Dôme Cathédrale Volvox Intérieur

Au centre géométrique de cette sphère vivante, le regard s'élève vers une voûte de verre organique dont la courbure se perd dans une profondeur lumineuse : des milliers de cellules somatiques biflagellées s'inscrivent dans la paroi de glycoprotéines translucide comme des émeraudes sertiesn dans de l'ambre pâle, chacune reliée à ses voisines par des filaments cytoplasmiques d'une ténuité presque irréelle, qui ne se révèlent qu'en captant la lumière comme de fines lignes d'argent.
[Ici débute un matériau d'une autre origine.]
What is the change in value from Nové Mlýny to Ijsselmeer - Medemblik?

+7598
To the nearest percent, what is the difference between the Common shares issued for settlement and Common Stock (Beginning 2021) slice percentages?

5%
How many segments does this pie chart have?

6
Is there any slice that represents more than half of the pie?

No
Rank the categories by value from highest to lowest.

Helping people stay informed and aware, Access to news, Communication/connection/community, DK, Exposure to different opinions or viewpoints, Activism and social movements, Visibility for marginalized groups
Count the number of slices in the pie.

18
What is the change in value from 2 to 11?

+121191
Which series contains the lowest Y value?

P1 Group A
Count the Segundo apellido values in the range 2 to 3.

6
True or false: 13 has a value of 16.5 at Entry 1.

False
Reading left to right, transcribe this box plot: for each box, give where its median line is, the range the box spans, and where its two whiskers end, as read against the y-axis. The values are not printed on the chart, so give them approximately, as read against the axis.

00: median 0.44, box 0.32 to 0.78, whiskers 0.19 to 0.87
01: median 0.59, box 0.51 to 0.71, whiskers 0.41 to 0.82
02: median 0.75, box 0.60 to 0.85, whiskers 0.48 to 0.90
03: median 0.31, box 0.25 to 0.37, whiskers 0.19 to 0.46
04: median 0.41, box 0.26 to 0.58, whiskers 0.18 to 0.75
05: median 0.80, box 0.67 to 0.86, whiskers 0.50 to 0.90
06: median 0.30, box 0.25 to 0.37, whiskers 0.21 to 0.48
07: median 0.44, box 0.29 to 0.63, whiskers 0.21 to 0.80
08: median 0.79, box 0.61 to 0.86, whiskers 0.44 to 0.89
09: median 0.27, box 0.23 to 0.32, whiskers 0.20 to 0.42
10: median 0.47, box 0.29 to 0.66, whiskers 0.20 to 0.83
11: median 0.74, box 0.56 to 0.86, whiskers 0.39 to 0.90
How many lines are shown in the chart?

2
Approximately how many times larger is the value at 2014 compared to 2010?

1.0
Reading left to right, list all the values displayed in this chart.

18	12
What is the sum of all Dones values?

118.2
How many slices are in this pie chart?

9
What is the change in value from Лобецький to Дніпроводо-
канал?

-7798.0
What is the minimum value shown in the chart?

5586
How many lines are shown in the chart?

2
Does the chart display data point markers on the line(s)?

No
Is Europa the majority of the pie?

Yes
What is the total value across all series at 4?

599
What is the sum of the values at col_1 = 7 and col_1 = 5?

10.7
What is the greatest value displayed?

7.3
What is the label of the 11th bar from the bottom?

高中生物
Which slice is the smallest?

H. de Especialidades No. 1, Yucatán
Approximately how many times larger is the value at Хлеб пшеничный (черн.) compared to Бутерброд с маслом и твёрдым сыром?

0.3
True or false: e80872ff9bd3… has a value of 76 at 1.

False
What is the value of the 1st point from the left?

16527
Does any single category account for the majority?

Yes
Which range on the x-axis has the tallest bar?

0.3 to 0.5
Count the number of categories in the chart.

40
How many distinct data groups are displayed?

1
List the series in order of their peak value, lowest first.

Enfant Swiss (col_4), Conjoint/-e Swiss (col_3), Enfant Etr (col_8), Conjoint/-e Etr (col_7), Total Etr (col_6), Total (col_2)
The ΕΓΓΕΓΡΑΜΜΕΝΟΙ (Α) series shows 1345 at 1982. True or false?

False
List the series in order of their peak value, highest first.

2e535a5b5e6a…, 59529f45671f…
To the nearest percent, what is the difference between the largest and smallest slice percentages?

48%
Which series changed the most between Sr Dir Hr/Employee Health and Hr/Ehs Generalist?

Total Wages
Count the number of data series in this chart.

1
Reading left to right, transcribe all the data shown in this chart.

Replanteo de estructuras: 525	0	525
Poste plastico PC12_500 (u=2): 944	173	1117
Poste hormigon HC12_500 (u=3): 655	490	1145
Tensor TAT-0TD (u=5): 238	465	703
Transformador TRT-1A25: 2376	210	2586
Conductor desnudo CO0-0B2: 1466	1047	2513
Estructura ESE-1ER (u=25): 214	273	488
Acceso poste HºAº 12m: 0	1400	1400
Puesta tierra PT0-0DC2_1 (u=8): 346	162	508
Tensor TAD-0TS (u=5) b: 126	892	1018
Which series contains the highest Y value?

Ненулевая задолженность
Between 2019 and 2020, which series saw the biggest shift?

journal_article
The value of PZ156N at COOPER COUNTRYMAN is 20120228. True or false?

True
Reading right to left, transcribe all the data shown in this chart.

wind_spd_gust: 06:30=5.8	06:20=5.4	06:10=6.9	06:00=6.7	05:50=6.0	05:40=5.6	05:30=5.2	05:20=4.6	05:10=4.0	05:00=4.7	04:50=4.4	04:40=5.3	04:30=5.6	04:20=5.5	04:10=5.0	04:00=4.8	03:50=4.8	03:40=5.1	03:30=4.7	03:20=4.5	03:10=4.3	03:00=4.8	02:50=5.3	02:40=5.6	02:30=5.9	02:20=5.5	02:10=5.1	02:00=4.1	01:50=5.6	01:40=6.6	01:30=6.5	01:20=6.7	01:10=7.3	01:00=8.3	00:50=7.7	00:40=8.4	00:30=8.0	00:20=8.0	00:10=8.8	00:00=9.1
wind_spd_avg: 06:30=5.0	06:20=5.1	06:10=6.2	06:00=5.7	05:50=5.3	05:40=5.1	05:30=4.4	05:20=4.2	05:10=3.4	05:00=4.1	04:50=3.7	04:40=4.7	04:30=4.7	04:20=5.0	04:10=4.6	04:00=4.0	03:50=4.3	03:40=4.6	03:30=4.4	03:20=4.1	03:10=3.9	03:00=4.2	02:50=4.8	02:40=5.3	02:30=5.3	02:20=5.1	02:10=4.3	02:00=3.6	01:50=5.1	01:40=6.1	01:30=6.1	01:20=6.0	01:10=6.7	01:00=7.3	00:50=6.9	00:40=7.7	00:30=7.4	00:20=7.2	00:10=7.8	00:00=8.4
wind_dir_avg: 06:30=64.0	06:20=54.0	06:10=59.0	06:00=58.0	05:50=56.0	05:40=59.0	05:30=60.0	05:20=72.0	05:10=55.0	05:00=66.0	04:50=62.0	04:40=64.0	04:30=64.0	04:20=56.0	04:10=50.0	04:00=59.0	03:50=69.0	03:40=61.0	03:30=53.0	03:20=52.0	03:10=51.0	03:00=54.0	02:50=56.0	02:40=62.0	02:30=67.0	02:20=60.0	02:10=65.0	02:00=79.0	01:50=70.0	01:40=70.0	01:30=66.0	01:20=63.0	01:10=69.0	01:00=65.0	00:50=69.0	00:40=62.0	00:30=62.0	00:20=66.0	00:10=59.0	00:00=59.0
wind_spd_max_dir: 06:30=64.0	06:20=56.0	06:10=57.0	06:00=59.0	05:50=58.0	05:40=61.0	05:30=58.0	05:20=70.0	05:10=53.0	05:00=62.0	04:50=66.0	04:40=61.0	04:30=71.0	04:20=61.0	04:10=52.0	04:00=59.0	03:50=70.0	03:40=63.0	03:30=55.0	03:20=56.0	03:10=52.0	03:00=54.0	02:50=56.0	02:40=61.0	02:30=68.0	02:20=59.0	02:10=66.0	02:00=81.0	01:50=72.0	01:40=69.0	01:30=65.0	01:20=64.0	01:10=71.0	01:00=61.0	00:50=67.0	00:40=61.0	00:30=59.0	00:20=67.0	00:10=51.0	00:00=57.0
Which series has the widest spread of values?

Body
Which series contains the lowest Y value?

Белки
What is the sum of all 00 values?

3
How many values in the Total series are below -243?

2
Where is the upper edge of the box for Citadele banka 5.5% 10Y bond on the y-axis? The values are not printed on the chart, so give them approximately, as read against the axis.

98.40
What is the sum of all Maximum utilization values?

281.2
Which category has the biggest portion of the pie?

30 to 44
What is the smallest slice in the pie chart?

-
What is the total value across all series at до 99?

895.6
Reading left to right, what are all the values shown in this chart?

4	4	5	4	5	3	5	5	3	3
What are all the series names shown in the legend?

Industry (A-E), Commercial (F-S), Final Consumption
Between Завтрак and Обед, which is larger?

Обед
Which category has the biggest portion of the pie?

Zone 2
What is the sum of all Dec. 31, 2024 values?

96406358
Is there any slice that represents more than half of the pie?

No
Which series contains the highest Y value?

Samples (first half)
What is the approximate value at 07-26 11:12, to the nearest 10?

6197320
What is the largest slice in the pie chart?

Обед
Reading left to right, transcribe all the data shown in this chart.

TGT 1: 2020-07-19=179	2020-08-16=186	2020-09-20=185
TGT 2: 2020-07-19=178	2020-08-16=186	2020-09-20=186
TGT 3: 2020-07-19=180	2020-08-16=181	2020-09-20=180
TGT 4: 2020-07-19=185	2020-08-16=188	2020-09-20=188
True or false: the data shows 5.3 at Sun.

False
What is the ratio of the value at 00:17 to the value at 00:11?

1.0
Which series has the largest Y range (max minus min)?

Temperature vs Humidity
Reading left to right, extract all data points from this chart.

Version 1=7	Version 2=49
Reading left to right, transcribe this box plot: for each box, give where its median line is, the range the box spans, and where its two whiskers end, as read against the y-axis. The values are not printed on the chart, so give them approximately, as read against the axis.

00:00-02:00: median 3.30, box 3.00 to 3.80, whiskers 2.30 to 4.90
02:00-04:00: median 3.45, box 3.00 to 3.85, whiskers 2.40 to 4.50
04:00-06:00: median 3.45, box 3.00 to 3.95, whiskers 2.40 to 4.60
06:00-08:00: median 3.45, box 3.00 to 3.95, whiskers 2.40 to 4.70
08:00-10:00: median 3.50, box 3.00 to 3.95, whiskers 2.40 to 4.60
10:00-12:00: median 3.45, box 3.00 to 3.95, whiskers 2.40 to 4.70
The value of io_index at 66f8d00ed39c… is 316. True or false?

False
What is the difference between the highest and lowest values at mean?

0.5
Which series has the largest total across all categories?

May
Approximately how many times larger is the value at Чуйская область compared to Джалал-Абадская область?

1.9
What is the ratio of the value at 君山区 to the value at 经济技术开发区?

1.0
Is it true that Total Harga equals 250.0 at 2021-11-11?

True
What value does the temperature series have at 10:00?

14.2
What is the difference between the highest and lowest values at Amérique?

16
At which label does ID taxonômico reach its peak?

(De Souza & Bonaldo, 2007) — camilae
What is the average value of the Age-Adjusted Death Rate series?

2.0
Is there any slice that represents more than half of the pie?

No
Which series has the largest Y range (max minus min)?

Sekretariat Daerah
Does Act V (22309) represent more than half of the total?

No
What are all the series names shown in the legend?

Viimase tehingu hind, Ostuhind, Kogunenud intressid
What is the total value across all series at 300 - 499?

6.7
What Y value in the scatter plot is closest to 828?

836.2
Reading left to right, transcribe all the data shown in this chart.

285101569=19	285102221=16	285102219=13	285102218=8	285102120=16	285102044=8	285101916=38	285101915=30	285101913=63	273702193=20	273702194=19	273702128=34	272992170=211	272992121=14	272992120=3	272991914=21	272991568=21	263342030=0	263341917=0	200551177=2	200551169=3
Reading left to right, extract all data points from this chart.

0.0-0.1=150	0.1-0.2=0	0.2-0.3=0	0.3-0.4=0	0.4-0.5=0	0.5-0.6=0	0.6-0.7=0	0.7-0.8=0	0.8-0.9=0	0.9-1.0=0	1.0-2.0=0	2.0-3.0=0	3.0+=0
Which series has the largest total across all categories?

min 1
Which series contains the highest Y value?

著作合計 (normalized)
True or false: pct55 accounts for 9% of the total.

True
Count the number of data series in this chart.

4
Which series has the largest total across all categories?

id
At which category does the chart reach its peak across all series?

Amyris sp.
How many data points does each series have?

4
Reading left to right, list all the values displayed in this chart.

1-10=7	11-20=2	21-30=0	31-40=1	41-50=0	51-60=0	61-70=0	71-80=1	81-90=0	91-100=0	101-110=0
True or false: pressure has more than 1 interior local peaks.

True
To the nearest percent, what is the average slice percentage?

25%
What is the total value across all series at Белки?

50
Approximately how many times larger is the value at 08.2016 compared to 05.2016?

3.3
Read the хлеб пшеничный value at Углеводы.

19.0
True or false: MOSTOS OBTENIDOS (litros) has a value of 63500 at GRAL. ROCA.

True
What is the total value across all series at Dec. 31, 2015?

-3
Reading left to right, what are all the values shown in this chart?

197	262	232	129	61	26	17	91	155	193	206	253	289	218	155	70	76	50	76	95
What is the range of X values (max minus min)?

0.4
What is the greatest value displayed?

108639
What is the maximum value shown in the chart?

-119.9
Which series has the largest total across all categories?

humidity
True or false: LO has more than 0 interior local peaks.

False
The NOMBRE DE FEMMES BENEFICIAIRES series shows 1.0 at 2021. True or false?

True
Cette architecture coordonnée est celle d'un organisme colonial eucaryote, *Volvox globator*, dont les quelques milliers de cellules somatiques partagent une matrice extracellulaire commune et synchronisent le battement de leurs flagelles en une onde métachronale continue — une aurore d'émeraude qui parcourt la face interne du dôme en lentes pulsations et entraîne la rotation de l'ensemble de la sphère dans la colonne d'eau. Chaque cellule porte en elle un unique point de rouille ardente, l'eyespot, organe photorécepteur orientant la nage de la colonie vers la lumière selon un gradient chimiosensoriel collectif. Suspendues dans le fluide aqueux de la cavité interne, trois colonies filles de tailles décroissantes dérivent comme des planètes retenues dans une châsse de cristal — la plus grande déjà pourvue de sa propre paroi frémissante, la plus petite encore immobile, sphère de cellules en attente d'un battement qui n'a pas encore commencé.